The commission is also required to give opinion on competition issues on reference received from other agencies established under law and to undertake competition advocacy, create public awareness and impart training on competition issues. The Indian Supreme Court in response to a civil appeal in 2010 clearly spelt out the role and functions of the Competition Commission in India, which may be applicable in most countries, including ours. According to the judgment, the main objective is "to promote economic efficiency using competition as one of the means of assisting the creation of market responsive to consumer needs and preferences. The advantages of perfect competition are three-fold: allocative efficiency which ensures the effective allocation of resources, productive efficiency which ensures that costs of production are kept at a minimum, and dynamic efficiency which promotes innovative practices."
Bangladesh government enacted the 'Competition Act 2012' in June 2012 providing for the establishment of the commission as a statutory body with powers similar to those of the civil courts in the country. It did take a long time to finally get the draft bill made into a law. The need for the Law was more than ordinary. In the present day globalised market economy, given the limitations of governments to prevail upon market practices with regulatory instruments, competition law is one of the most preferred measures to restrict unfair business practices while at the same time improve production and pricing efficiency. In Bangladesh, during the past two decades or so, flagrant violation of basic business ethics through cartels, notorious syndicates, hoarding, black marketing and so on have plagued the marketplace with serious distortions that more than necessitated a legally recognised system to tackle the situation. It is sad that after the passage of the law around three years ago, the government is yet to make the all important commission visible. Needless to say, an act or a policy is no more than an expression of intent, and to make it functional, it has to be worked out through appropriate execution mechanism. Now that, as reports say, all but the appointments of the key personnel are complete, one hopes the new organisation will be led by capable people, including legal experts.

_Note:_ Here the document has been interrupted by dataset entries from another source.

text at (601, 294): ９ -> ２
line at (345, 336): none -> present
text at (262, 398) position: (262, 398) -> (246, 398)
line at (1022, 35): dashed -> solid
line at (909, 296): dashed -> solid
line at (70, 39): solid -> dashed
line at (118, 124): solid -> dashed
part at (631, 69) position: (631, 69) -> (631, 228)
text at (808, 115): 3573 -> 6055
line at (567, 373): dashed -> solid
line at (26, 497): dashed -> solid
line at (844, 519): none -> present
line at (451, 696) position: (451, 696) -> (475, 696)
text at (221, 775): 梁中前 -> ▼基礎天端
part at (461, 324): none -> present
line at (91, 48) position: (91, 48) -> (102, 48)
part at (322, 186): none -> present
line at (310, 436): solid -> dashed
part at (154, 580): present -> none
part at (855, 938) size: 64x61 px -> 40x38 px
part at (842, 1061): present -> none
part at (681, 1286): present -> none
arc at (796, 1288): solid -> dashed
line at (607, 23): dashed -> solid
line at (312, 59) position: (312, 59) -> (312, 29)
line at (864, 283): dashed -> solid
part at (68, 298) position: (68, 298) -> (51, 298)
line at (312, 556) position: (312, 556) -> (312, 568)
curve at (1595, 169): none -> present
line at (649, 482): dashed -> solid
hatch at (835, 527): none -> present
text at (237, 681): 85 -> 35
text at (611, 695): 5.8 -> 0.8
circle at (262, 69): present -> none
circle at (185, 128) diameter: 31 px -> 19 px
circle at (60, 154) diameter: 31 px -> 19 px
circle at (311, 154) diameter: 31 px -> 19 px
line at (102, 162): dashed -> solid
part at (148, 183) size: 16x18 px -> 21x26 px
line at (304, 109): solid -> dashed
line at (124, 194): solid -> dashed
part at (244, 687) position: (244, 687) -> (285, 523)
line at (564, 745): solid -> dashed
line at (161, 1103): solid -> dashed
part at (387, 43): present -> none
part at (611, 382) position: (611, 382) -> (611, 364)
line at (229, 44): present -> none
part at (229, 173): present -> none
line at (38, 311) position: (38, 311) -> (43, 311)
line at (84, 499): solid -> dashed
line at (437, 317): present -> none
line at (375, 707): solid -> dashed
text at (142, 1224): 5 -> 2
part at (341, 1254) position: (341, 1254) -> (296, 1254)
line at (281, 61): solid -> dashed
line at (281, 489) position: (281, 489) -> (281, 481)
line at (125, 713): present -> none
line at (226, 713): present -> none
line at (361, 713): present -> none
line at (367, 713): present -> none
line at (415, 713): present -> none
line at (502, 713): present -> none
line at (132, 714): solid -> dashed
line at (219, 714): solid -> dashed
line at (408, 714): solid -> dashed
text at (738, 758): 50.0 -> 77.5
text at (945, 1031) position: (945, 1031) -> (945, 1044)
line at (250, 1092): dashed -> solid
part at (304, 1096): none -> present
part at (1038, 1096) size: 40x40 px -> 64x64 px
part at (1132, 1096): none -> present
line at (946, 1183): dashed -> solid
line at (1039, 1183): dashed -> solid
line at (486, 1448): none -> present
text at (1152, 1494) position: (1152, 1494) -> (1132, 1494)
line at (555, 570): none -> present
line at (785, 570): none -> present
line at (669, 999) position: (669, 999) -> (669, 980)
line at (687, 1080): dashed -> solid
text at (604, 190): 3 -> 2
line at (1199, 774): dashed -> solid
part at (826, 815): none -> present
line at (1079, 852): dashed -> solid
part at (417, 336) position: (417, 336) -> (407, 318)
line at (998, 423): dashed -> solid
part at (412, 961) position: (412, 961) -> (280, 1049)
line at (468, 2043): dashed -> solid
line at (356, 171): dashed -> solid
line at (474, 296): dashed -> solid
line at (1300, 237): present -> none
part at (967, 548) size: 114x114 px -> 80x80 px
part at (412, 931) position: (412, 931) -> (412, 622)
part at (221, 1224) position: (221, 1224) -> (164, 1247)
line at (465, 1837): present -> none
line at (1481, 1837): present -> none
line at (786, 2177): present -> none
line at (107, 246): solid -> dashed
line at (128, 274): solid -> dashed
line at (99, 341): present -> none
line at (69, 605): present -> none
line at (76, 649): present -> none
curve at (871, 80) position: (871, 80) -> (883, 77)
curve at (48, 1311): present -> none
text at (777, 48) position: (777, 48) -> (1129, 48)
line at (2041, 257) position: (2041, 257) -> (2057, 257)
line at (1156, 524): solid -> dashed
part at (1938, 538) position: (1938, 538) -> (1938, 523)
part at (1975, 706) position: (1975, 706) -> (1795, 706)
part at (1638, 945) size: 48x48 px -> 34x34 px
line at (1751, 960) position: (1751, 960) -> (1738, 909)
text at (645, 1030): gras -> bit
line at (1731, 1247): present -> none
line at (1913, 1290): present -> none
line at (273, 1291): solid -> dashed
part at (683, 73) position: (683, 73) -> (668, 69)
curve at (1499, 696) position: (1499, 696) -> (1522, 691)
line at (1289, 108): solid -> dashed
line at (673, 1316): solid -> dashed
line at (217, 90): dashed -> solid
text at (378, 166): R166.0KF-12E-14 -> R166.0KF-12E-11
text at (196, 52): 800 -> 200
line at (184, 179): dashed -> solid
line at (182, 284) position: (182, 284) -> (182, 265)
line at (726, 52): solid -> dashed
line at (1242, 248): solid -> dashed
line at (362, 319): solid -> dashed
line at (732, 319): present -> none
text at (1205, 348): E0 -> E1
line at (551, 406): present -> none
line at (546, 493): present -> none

For its functional purposes, the commission will be required to frame rules, policies, administrative decisions, and set up mechanisms for conducting enquiries on receipt of complaints, devising procedures for preliminary determination of anti-competitive behaviour and take penal action upon final and conclusive determination through public hearing or whatever is deemed appropriate. The job is challenging in as much as it entails understanding and pre-empting market conditions under different circumstances - domestic as well as global - and the way they tell upon consumers on the one hand and upon the market players, on the other.
This calls for, besides effective market monitoring, developing and nurturing relations and interactions with sectoral regulators to ensure smooth alignment of sectoral regulatory laws in strict conformity with the competition law. In pursuing the path, a commission can be expected to perform competition advocacy and spread information on benefits of competition among all stakeholders to establish and nurture healthy competition culture in the economy.